◆ WORK ITEM
In the data below, one line contains "Bucataria.local food –" and a later one contains "sektore koji se čitaju.". Print both, with every line between them, exactly and alone.

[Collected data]
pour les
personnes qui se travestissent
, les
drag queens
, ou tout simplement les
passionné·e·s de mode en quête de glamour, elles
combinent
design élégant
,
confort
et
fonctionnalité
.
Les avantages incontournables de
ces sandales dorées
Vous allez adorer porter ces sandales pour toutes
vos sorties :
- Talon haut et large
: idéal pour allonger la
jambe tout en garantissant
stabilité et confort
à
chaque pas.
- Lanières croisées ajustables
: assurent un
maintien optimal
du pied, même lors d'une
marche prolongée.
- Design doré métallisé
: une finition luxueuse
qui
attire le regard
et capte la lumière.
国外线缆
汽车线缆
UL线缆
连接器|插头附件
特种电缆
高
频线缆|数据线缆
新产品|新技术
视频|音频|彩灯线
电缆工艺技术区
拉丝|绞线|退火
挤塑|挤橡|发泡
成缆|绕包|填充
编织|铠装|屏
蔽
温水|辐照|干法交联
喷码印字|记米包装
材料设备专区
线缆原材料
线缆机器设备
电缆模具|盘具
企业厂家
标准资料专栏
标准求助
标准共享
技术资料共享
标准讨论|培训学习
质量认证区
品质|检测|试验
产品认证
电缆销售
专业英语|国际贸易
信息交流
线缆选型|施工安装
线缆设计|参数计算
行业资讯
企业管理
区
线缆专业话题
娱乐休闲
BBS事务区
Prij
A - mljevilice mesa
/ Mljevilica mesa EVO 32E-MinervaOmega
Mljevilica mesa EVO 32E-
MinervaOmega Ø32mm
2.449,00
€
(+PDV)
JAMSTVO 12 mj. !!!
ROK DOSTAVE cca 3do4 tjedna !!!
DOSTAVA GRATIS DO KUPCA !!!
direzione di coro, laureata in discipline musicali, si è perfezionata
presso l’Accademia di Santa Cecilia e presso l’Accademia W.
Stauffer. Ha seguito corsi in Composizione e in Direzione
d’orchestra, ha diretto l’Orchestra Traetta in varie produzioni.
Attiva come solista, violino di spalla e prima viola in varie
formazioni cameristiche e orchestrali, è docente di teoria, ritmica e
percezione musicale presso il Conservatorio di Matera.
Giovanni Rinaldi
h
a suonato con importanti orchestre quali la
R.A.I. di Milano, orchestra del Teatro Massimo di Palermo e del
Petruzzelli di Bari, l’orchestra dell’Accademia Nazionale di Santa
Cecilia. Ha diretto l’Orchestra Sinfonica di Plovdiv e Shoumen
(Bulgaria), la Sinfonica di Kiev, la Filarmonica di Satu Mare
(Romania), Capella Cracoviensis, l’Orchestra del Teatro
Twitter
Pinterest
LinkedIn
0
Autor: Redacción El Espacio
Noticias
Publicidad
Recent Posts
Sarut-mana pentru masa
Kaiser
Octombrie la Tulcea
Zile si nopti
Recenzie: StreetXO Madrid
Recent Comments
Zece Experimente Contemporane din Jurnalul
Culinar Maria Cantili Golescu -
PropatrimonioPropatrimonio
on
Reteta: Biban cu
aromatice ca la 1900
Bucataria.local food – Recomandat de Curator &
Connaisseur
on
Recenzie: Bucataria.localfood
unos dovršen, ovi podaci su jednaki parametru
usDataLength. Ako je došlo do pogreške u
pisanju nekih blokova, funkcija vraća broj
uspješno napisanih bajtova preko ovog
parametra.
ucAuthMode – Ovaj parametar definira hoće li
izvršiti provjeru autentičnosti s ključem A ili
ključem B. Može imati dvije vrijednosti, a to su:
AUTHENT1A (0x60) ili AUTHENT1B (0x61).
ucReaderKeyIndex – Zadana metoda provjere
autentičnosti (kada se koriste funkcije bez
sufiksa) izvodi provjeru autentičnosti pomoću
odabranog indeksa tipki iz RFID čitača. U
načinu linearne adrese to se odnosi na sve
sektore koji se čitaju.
...
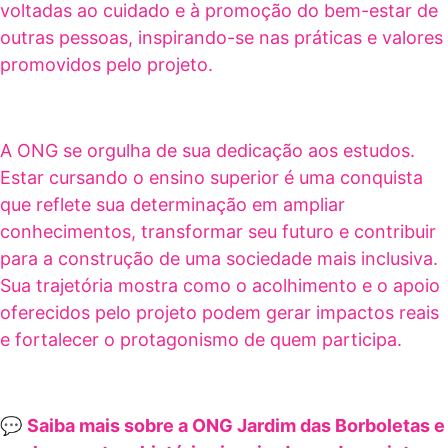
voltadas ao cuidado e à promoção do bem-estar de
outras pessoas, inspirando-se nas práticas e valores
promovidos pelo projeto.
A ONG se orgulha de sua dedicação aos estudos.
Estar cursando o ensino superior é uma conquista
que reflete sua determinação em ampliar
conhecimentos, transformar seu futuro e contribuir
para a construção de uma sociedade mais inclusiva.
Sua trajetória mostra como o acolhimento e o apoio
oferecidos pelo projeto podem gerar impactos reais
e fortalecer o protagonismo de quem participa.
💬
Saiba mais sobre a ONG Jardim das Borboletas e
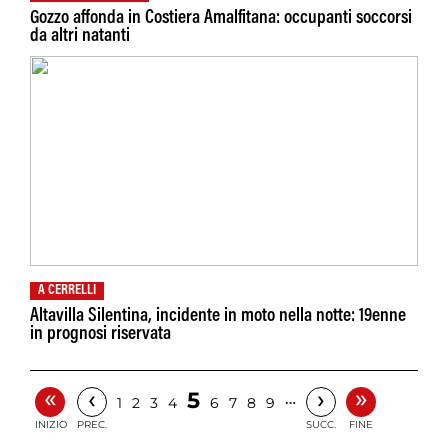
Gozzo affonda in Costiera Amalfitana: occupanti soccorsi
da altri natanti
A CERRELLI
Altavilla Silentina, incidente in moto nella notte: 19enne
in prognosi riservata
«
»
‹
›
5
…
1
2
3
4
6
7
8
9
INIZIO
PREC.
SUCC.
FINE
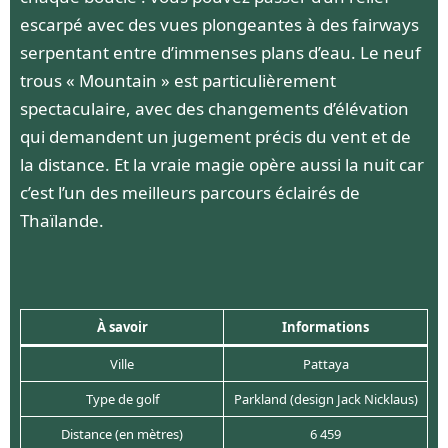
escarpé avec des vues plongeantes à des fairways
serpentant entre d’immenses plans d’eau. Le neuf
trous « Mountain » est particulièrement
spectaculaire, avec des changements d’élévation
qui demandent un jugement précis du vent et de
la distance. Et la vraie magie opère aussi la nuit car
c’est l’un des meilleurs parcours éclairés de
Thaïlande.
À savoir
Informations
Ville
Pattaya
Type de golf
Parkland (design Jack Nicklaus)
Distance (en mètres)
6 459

◆ EXERCISE RESULT
Bucataria.local food – Recomandat de Curator &
Connaisseur
on
Recenzie: Bucataria.localfood
unos dovršen, ovi podaci su jednaki parametru
usDataLength. Ako je došlo do pogreške u
pisanju nekih blokova, funkcija vraća broj
uspješno napisanih bajtova preko ovog
parametra.
ucAuthMode – Ovaj parametar definira hoće li
izvršiti provjeru autentičnosti s ključem A ili
ključem B. Može imati dvije vrijednosti, a to su:
AUTHENT1A (0x60) ili AUTHENT1B (0x61).
ucReaderKeyIndex – Zadana metoda provjere
autentičnosti (kada se koriste funkcije bez
sufiksa) izvodi provjeru autentičnosti pomoću
odabranog indeksa tipki iz RFID čitača. U
načinu linearne adrese to se odnosi na sve
sektore koji se čitaju.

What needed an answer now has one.